Nel Sant’Alessio Landi impiega la forma della canzona con funzione di sinfonia, mentre danze e sezioni comiche si alternano ad arie serie, recitativi e ad un lamento in forma di madrigale, ciò che conferisce all’opera quella varietà drammatica che contribuì a suo tempo al successo, come testimoniano le frequenti esecuzioni negli anni successivi alla prima. Fu anche la prima opera drammatica a mescolare con successo gli stili monodici e polifonici.

La proposizione di un’opera come questa sarebbe stata un’operazione impensabile anche solo venti anni fa, ma ora lo permette la qualità e quantità attualmente a disposizione di interpreti della nuova scuola di falsettisti specializzati nella prassi della musica antica. Si tratta comunque di un’operazione realizzabile comunque soltanto oltralpe: l’Italia è quel paese in cui non si fa la musica italiana del XVII e XVIII secolo perché le parole controtenore o falsettista qui provocano un sorrisetto di imbarazzo se non addirittura una smorfia di disgusto.

Questa è un’altra delle riscoperte di quell’infaticabile giovane ultrasettantenne che è William Christie. Con la sua sapienza, sagacia ed entusiasmo il maestro franco-statunitense porta alla luce un’importante pietra miliare della storia del teatro in musica.

Registrato nell’ottobre 2007 al teatro di Caen con l’Orchestre des Arts Florissants e la messa in scena di Benjamin Lazar e Louise Moaty, questo Sant’Alessio dispone di interpreti d’eccezione. Jaroussky nel breve ruolo del santo (compare cantando solo alla fine della prima parte e nel terzo atto è già morto) e Cenčić (la sposa abbandonata) fanno a gara per purezza di emissione e sensibilità interpretativa, ma anche gli altri si distinguono per proprietà vocale e musicalità. Assieme rappresentano le varie scuole di falsettisti: Xavier Sabata (la madre, Spagna), Damien Guillon, Pascal Bertin, Jean-Paul Bonnevalle (Francia), José Lemos (Brasile), Terry Wey (Svizzera), Ryland Angel (Gran Bretagna). In questo elenco spicca la mancanza di un italiano, quello che avrebbe la dizione più adatta tra tante più o meno storpiate. Ruoli importanti sono qui quello del padre e del demonio, affidati a due ottimi interpreti, i bassi Alain Buet e Luigi de Donato, finalmente un italiano. Grandioso il coro de la Maîtrise de Caen con le sue disciplinate voci bianche, efficaci anche scenicamente.
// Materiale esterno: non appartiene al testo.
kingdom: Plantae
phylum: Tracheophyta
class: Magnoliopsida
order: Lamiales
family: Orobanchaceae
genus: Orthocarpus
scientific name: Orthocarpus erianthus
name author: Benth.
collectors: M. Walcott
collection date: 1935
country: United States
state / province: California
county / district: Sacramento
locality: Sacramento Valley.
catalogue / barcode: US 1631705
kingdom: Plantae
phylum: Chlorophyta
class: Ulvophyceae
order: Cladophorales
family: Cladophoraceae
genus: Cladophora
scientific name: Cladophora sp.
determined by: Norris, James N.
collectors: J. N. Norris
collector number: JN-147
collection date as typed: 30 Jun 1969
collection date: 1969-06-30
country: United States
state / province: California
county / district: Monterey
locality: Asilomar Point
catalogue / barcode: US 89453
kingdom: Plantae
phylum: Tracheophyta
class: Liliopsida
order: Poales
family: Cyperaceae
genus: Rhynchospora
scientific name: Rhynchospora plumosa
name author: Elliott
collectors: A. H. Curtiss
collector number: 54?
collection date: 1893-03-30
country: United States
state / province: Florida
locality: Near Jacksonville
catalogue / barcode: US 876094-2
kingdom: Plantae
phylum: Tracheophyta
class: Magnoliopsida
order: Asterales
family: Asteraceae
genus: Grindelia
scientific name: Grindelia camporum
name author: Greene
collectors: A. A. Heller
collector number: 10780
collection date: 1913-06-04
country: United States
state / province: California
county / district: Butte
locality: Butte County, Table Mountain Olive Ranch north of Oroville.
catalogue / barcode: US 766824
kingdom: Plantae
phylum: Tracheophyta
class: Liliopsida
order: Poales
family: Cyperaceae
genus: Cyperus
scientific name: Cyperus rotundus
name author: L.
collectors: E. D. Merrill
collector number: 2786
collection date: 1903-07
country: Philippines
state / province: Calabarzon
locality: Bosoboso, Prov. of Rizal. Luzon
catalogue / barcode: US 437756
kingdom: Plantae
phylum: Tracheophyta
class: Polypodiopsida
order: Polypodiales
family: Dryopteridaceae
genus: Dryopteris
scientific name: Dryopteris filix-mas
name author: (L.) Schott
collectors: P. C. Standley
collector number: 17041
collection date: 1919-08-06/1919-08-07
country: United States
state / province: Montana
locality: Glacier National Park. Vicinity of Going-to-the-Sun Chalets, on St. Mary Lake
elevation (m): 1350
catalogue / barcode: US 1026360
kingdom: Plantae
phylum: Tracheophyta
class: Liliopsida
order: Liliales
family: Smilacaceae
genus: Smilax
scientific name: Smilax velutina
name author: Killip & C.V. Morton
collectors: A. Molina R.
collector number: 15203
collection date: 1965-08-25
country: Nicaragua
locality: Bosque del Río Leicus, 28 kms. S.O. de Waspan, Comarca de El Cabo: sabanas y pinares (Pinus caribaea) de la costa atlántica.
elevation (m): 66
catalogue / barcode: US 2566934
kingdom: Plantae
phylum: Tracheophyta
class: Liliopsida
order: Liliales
I meravigliosi costumi da ricco presepe napoletano (anche i gesti delle mani ripropongono quelli delle statuine settecentesche) di Alain Blanchot e l’illuminazione affidata alle sole candele (la tecnica di ripresa video ha fatto miracoli in questo caso) assieme ai tre elementi scenografici rinascimentali semoventi in legno (che si rifanno all’incisione che accompagnava la ripresa dell’opera a Bologna nel 1647) ricreano immagini di grande suggestione attinte da secoli di pittura italiana: da quella gotica, con i suoi fondi oro, a quella rinascimentale al barocco di Pietro da Cortona.

Le quasi tre ore di spettacolo sono ripartite su due DVD che contengono come extra varie interviste di cui quella con Christie è particolarmente illuminante.